For the successful completion of this transformation, today’s business-as-usual scenario is no longer an option. There is a growing need to understand and leverage the interaction between economic/market incentives and these challenges to promote broad-based inclusive growth in the economic growth sphere. For example, it explores how GSL policies impact market systems, behaviors, and opportunities for disadvantaged groups and integrate rural populations into national, regional, and international markets.

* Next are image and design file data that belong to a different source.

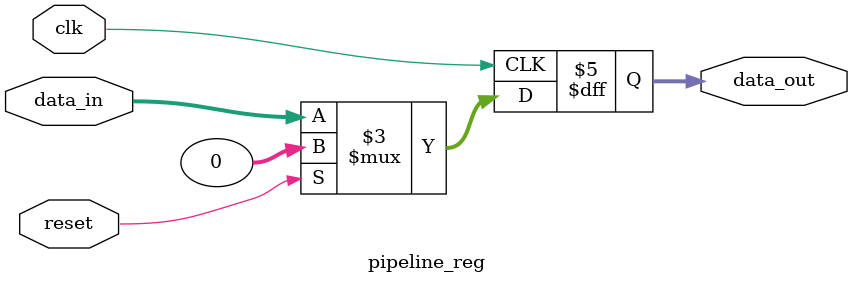
<source format=v>
/*
    This is a register that is used for pipelining for our RISC-V CPU architecture
*/

module pipeline_reg #(
    parameter WIDTH = 32 //32 bit by default
)(
    input clk,
    input reset,
    input [WIDTH-1:0] data_in,
    output reg [WIDTH-1:0] data_out
);
    always @(posedge clk) begin
        if (reset)
            data_out <= {WIDTH{1'b0}};
        else
            data_out <= data_in;
    end

endmodule
</source>
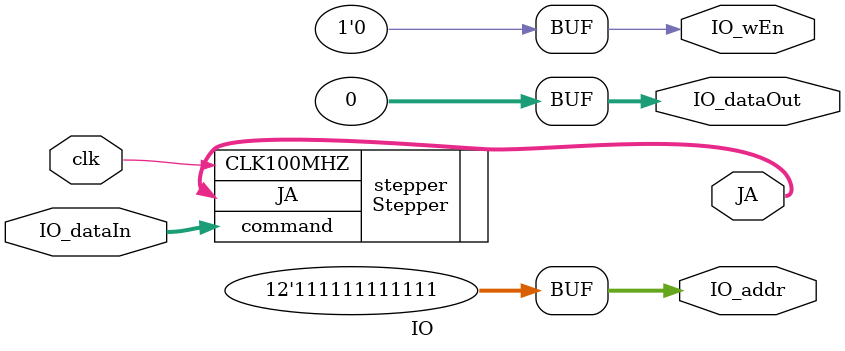
<source format=v>
module IO(
    input clk,
    input [31:0] IO_dataIn,
    output [31:0] IO_dataOut,
    output [11:0] IO_addr,
    output IO_wEn,
    output [5:0] JA
    );
    
    assign IO_wEn = 1'b0;
    assign IO_addr = 12'd4095;
    assign IO_dataOut = 31'd0; 
    
    Stepper stepper(
        .CLK100MHZ(clk),
        .command(IO_dataIn),
        .JA(JA)
    );    

endmodule
</source>
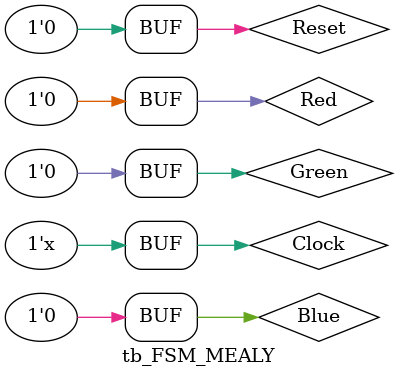
<source format=v>
`timescale 1ns/1ns
 module tb_FSM_MEALY;
 
 reg Clock, Reset;
 reg Red, Green, Blue;
 wire NewColor;
 
 FSM_MEALY FSM_MEALY_U1 (.Clock(Clock),.Reset(Reset),.Red(Red),.Green(Green),.Blue(Blue),.NewColor(NewColor));
 initial Clock=1'b0;
 always #50 Clock=~Clock;
 
 initial
 begin
 Reset=1'b1; Red=1'b0; Green=1'b0; Blue=1'b1;
 #50 Green=1'b1;
 #50 Red=1'b1;
 #50 Green=1'b0; Blue=1'b0;
 #50 Red=1'b0;
 #50 Green=1'b1;
 #100 Blue=1'b1;
 #50  Reset=1'b0; 
 Blue=1'b0;
 #50  Green=1'b0;
 #100 Red=1'b1;
 #50 Green=1'b1; Blue=1'b1;
 #50 Red=1'b0;
 #100 Green=1'b0; Blue=1'b0;
 #100 Green=1'b1;
 #50 Green=1'b0; Blue=1'b1;
 #50 Blue=1'b0;
 end
 endmodule

</source>
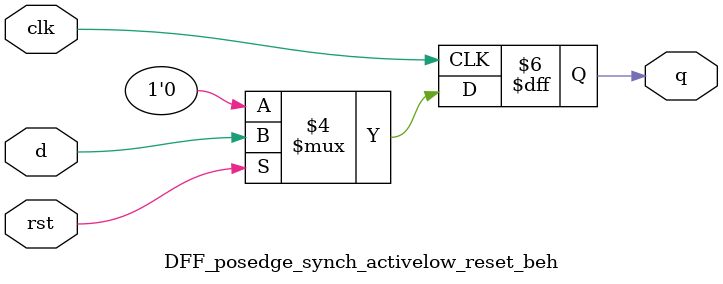
<source format=v>
`timescale 1ns / 1ps


module DFF_posedge_synch_activelow_reset_beh(
    output reg q,
    input d,clk,rst
    );
    always@(posedge clk)
   if(!rst)
   q<=1'b0;
   else
   q<=d; 
endmodule

</source>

To evolve innovative growth approaches under the ‘new normal, there is a need for dialogue and partnerships between academia (including non-resident), the Government, businesses, and civil society, to chart a path that takes the economic and welfare interests of each of these constituencies. There, it is proposed a new Trade and Development Practice be established at InreachGlobal. The Practice will be headed by Dr. Nihal Pitigala (and an Honorary Fellow), a former advisor to the Government, a long-time World Bank consultant with an established reputation for frontier economic analysis and policy advice across 27 countries in Asia, Sub-Saharan Africa, and the Middle East. The Practice is supported by an international network of academics researchers and practitioners to create a new generation knowledge hub that attracts some of the best minds in the development sphere. The Practice will actively seek collaboration with other think tanks, former heads of state and government ministers, and private sectors, such as commerce, industry, and finance CEOs who, independent of financial interests, are willing to place their collective knowledge, expertise, experience, and reputation at this critical period in Sri Lanka’s development discourse. The members of the Practice and its partners will become—both individually and collectively—ambassadors of this partnership and a new paradigm for sustainable development grounded in pragmatic economic development narratives.